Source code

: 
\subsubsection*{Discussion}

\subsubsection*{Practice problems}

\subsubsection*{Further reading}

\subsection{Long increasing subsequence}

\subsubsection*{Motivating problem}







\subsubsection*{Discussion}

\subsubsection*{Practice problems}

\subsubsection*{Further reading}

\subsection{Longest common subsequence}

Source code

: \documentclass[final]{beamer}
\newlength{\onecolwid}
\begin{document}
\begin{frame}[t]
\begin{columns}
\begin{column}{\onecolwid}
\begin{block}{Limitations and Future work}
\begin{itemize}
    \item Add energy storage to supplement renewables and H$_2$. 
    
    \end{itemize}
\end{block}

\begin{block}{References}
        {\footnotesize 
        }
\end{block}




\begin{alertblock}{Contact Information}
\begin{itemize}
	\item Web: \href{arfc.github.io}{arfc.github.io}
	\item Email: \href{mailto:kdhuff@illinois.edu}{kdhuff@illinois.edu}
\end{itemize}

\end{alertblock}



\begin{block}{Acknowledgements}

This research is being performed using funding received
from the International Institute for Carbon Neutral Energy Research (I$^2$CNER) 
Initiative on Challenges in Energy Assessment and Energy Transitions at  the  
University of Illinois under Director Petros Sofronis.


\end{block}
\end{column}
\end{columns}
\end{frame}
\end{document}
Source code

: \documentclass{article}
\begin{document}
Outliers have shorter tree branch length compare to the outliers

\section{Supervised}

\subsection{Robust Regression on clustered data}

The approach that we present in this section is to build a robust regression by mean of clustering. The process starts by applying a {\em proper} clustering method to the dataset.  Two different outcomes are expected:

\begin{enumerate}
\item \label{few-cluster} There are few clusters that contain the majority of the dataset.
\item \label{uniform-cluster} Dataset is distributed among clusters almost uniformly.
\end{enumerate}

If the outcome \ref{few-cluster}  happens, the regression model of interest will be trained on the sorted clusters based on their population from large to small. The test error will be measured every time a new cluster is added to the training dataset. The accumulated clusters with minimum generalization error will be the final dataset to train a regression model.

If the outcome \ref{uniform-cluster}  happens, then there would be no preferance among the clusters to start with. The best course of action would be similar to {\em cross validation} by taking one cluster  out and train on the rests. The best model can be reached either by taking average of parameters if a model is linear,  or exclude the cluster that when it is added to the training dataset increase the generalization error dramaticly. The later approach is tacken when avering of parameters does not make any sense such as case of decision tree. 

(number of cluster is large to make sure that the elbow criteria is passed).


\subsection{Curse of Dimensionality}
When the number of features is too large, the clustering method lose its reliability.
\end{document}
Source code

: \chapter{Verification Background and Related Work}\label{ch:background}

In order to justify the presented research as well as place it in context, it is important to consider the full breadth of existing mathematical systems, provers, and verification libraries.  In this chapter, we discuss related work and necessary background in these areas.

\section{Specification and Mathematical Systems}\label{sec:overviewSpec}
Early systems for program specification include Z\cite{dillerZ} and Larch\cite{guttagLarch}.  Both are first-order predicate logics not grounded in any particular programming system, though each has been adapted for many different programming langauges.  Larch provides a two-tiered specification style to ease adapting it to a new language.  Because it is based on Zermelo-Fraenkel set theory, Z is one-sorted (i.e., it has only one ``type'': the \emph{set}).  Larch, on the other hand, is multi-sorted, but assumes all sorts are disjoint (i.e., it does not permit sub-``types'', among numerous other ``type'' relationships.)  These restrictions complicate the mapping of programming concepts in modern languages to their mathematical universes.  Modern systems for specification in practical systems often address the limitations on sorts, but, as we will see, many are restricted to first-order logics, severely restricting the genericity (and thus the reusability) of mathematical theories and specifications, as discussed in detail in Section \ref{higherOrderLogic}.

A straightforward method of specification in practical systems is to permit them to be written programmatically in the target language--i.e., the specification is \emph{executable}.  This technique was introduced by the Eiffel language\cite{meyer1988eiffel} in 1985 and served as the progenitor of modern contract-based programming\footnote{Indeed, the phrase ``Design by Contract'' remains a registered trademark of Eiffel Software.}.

◆ ◆ ◆

▶ _Instructions for the task_
Reply with nothing but the number of lines in the data that include the word "final".

▶ _Answer space_
2